Oleh : Tri Budiardjo
FASILITATOR
adalah sebuah sebutan fungsi dalam proses belajar-mengajar. Kata itu berasal
dari bahasa Latin yang mempunyai pengertian : menjadikan sesuatu dapat berjalan
dengan lancar, mulus, seperti fungsi minyak pelumas pada engsel pintu. Jadi
kata fasilitator mempunyai pengertian dasar : menjadikan mudah, menjadikan
sesuatu berlangsung mulus, atau memperlancar proses.
Kata
FASILITATOR dalam bahasan ini dipakai dalam konteks belajar-mengajar yang
didasarkan pada suatu pendekatan belajar yang khas, yang disebut pendidikan
orang dewasa, pendidikan luar sekolah, atau secara umum, pendidikan non-formal.
Oleh karena itu untuk memahami peran FASILITATOR, perlu dipahami konsep dan
pendidikan non-formal tersebut. Pendidikan non-formal, bukanlah sekedar jenis
pendidikan yang berbeda dari pendidikan formal. Terlalu sempit pula barangkali
kalau pendidikan non-formal ini dilihat sebagai cara baru, metoda
mendidik baru atau bentuk baru mendidik. Pendidikan non-formal ini mempunyai
essensi dan tujuan yang sangat berbeda dengan pendidikan pada umumnya.
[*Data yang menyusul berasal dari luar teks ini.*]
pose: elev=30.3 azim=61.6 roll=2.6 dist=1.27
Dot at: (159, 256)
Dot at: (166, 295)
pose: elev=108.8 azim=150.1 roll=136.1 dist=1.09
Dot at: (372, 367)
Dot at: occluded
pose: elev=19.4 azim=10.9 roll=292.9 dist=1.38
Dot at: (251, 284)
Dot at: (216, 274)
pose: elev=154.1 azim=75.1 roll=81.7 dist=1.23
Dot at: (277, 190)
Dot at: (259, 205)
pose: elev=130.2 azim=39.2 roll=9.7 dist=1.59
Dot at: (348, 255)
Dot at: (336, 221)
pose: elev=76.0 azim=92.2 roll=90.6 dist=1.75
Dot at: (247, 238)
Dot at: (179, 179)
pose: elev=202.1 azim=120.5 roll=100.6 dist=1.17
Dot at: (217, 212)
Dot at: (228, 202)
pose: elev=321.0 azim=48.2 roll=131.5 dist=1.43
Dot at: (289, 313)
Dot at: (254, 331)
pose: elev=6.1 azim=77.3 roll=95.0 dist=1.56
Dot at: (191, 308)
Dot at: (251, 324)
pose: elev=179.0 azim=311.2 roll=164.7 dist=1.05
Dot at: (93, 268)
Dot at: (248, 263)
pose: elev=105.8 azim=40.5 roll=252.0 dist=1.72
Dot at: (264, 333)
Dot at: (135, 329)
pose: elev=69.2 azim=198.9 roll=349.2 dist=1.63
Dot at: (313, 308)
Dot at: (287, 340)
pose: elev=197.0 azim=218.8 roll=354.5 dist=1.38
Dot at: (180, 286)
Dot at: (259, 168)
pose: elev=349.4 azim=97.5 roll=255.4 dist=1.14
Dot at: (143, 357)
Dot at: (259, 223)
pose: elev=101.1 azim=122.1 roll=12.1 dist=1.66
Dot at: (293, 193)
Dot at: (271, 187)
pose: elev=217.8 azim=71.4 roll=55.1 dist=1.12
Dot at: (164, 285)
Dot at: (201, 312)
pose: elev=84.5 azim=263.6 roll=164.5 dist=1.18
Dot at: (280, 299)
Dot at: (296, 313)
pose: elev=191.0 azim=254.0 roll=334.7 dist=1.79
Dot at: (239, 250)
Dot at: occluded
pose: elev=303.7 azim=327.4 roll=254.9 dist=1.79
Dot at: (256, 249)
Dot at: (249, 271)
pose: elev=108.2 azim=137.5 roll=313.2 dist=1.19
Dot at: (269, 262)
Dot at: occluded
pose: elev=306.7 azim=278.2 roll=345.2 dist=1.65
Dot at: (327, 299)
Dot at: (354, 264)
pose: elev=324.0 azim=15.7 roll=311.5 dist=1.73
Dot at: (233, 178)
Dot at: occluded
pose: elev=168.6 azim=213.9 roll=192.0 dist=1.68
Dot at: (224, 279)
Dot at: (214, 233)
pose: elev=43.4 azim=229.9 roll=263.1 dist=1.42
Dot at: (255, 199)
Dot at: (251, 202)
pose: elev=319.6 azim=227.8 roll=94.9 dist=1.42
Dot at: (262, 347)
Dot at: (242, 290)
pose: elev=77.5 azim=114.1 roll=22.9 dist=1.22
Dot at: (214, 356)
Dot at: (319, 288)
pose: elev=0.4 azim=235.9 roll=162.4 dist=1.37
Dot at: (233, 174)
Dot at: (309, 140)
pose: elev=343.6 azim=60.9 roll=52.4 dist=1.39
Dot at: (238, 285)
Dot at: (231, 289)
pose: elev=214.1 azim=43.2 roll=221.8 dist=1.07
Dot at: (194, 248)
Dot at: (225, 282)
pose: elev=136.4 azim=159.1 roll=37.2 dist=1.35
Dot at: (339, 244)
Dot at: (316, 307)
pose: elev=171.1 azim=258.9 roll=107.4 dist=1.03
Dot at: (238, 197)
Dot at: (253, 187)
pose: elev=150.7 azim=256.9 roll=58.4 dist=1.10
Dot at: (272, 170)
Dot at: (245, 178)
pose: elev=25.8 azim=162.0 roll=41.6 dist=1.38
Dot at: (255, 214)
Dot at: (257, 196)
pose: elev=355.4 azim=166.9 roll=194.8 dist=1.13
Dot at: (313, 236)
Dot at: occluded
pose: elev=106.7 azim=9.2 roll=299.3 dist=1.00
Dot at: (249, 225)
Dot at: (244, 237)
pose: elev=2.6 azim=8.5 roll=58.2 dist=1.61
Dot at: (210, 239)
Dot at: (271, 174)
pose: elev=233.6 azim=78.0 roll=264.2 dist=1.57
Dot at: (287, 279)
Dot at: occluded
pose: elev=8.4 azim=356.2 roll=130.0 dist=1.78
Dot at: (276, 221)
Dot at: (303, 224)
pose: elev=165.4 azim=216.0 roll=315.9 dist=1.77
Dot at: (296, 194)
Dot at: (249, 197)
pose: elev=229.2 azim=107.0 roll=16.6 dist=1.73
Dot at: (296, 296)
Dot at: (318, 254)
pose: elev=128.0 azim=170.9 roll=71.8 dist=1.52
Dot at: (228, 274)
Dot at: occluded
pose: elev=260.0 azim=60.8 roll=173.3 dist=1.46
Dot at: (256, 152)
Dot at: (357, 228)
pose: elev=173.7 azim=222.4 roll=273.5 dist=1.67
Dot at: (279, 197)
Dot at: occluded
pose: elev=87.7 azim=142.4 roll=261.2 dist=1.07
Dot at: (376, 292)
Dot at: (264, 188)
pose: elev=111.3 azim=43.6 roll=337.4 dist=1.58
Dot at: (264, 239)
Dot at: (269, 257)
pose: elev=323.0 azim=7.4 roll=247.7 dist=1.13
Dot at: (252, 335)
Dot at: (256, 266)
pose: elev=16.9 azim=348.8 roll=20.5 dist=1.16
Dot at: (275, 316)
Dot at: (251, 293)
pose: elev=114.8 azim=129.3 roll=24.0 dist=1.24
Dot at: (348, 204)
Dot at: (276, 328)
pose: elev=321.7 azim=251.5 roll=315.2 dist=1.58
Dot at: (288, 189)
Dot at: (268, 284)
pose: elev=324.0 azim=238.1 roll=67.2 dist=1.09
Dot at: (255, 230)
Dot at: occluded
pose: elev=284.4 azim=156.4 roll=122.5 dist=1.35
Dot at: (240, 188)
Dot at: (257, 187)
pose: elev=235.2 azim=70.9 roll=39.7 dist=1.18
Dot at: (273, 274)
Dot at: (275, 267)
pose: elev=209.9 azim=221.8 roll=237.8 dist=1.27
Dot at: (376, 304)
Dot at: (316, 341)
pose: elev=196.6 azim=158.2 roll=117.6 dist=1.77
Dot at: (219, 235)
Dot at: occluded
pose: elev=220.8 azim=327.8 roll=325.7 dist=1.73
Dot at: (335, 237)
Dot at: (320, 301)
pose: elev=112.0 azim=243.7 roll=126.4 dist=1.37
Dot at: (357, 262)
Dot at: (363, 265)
Pendekatan terhadap proses belajar-mengajar yang non-formal ini dapat dilihat
sebagai suatu muara yang terjadi dari berbagai arus/aliran sungai-sungai
pikiran dan disiplin yang beraneka ragam. Pendidikan non-formal ini dapat
dikatakan berakar pada suatu proses analisa sosial yang melahirkan
gerakan-gerakan yang memberontak terhadap sekolah. Tetapi pada saat yang sama berhutang
budi pada pendekatan penerapan psikoterapi (yang biasa dilakukan pada
konsultasi individu) pada dunia pendidikan yang dikenal sebagai pendekatan
non-directive teaching. Demikian pula, pendidikan non-formal ini berkembang tak
lepas dari perkembangan ilmu pendidikan. Khususnya yang dikenal sebagai
Andragogy atau pendidikan orang dewasa.
Nama-nama
Ivan Illich dan Paulo Freire akan sangat sering terdengar bila pendidikan
non-formal dibicarakan. Memang mereka berdualah yang memberontak terhadap
sistim sekolah. Keduanya menggugat peranan guru dan sekolah yang terlalu berlebihan.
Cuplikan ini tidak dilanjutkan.